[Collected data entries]
Content starts
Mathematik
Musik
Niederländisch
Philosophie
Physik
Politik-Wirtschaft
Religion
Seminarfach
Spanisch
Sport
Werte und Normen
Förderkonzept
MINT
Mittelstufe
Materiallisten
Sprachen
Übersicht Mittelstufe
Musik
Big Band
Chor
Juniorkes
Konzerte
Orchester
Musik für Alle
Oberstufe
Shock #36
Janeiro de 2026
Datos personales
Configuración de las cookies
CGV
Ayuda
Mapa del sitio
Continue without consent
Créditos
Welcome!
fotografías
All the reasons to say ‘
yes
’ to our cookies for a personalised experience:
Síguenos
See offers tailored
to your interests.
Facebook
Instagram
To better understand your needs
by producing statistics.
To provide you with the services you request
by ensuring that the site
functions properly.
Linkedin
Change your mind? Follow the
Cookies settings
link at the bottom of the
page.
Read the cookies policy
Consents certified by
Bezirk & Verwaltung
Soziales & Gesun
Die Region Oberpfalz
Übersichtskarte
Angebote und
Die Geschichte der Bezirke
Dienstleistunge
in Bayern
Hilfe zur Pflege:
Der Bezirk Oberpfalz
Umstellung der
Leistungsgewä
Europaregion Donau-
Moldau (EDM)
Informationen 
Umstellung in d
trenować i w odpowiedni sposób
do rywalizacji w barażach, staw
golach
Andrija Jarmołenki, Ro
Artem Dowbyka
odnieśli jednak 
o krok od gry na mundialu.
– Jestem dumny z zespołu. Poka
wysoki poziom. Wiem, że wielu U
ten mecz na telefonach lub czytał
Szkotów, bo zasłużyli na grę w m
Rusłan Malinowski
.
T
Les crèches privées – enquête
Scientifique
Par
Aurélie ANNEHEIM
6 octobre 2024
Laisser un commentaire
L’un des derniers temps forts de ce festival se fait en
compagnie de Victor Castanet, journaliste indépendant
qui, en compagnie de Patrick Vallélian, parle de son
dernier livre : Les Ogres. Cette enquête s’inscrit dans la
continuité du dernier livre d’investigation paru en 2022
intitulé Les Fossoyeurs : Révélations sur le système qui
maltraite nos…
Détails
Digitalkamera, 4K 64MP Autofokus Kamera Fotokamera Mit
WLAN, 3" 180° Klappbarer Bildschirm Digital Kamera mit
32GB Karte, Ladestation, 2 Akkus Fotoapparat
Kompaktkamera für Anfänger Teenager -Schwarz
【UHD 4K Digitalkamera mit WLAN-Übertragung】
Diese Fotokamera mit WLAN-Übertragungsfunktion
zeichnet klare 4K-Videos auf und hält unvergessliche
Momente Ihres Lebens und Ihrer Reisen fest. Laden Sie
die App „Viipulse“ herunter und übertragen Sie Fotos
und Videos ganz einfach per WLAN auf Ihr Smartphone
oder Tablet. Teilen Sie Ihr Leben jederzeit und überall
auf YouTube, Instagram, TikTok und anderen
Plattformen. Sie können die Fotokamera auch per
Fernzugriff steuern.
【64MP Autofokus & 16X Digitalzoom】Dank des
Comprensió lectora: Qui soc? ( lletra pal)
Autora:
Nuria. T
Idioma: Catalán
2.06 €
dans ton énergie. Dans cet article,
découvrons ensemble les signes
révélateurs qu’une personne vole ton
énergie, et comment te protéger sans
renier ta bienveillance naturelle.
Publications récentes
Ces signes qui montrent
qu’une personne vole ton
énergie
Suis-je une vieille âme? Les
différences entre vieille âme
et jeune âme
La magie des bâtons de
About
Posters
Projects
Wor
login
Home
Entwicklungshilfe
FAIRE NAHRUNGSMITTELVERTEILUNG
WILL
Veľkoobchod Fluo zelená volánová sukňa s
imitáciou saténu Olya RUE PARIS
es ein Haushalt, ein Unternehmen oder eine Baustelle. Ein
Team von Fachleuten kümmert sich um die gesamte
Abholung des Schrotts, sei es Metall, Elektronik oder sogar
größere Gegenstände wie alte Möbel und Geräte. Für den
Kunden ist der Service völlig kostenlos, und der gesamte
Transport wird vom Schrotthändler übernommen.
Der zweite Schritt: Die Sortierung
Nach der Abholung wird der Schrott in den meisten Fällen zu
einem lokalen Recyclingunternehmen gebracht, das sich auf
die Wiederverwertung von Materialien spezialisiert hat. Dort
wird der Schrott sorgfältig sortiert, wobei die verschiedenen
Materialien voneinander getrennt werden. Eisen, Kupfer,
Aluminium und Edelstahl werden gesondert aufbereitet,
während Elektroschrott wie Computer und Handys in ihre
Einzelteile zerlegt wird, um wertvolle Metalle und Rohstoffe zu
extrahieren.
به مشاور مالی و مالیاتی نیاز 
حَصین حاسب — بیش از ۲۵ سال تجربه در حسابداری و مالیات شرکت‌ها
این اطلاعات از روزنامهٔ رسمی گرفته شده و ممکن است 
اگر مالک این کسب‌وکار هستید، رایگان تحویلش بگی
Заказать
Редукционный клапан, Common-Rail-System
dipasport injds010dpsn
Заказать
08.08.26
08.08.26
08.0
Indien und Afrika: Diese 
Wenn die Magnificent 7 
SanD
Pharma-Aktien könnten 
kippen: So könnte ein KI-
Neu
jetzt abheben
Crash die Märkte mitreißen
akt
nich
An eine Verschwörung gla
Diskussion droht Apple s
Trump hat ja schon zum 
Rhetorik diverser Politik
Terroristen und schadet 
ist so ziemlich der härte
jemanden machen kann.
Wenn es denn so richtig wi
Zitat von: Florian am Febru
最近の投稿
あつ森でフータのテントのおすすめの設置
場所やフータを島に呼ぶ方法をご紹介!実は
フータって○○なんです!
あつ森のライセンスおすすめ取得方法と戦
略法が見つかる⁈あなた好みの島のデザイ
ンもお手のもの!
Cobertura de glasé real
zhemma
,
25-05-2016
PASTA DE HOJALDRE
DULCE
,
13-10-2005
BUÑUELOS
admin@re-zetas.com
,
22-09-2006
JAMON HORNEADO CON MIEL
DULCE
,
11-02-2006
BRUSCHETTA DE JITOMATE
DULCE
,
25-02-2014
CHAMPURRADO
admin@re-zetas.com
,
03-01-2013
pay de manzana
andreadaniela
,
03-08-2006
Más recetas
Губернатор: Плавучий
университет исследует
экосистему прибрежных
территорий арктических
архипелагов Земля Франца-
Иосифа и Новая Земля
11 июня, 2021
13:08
Content ends
* Try it *
Pull out every line of the records above that contains the word "livre".

* Response area *
dernier livre : Les Ogres. Cette enquête s’inscrit dans la
continuité du dernier livre d’investigation paru en 2022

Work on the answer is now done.